In this article, Tepperman follows a school of thought espoused by a group of thinkers who argue that the so-called ‘rise of China’, a discourse thickly embedded throughout the mainstream media and politics, as well as in Beijing itself, is in fact over. Such a rise, which was characterized by rapid economic growth over the past 40 years or so, is said to have been ended by the policies brought about by Xi Jinping, who Tepperman describes as a “bad emperor.”

He argues China’s economic growth has been jettisoned by Covid-19 policies, crackdowns on the technology sector, a looming debt crisis, and future demographic problems. In presenting this thesis, he describes China’s future as that of a “supersized North Korea” and believes because of this, it will become more dangerous, so he warns against American Cold War triumphalism. The argument does not attempt to predict the end of Communist China as Gordon Chang did, but in many ways, it embodies the same set of assumptions which form a broader discourse in the West. That is, ‘China is doomed to fail’ in one way or another.

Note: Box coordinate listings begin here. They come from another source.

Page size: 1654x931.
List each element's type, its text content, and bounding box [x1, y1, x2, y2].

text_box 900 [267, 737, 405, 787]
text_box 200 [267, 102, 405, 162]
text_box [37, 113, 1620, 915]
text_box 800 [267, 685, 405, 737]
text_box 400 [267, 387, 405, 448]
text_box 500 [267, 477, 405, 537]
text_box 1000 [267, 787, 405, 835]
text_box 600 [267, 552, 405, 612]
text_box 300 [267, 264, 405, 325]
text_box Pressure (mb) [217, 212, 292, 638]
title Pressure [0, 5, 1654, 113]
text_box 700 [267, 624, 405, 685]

For Tepperman, Xi doomed China by purposefully taking the country off the route of further Westernization and liberalization and towards a more centralized leadership which reinvigorated the authority of the party and ideology in China’s governance. This is also a running theme in Western commentary and a significant factor as to why Western policies towards Beijing changed. This is because the ‘end of history’ thesis as espoused by Francis Fukuyama, perhaps infamously now, built on the very American post-Cold War triumphalism which Tepperman discusses, truly believed China’s transition to liberal democracy was only a matter of time.

It was on this ideological confidence, the conviction of the final victory of liberalism, that China’s growth was tolerated for so many decades and efforts were not made to contain it earlier. However, as China grew, the long-awaited liberalization did not materialize, and instead, Xi committed an act of blasphemy – to frame China’s political development in ways which the West did not intend for it, and worse still, positioning Beijing as a power to shape the world in ways which were deemed disadvantageous to American hegemony. Thus, as China’s inevitable ‘collapse’ did not come to fruition, the gears shifted towards trying to ‘force’ China to fail through geopolitical confrontation and a new age of great-power competition.

Because of this, a new pattern of thought has emerged in Western commentary – a hope that Xi’s political project – completing the rise of China as a communist power, the bid to reunify Taiwan with the mainland, becoming the world’s largest economy, and completing the Belt and Road Initiative – all end in failure. If the regime does not collapse or reform as was once assumed, hope is vested instead in failure and stagnation. This is because if China were to succeed, it will permanently dent the unchallenged supremacy of the Western model, and this is why in everyday coverage, China is not given credit for anything, and every single development is now presented dramatically as a disaster or governance failure, which always happens to be Xi Jinping’s fault.

So, of course, the question remains, is China really in decline? Throughout the year, a great deal of media coverage has attacked the country for its self-imposed economic setbacks of ‘zero-Covid’ policies, only to then turn around and say that ending the policy was also a disaster. The intuitive bias of such coverage problematically brands everything China does in pessimistic terms, to the point one may be tempted to write China off too early. Worse still, the same criteria of reporting are never applied to Western economies, who have had an equally miserable year economically.

This hasn’t been a glorious year for the US or Europe, who will still attain less growth than China not only this year, but next year, too, despite Biden’s publicly posted misinformation about doing so. As such, there is no definitive reason to believe that China is in decline, and the outlook of its competition with the US is likely to be merited upon Beijing’s ability to innovate and break out of America’s technological blockade.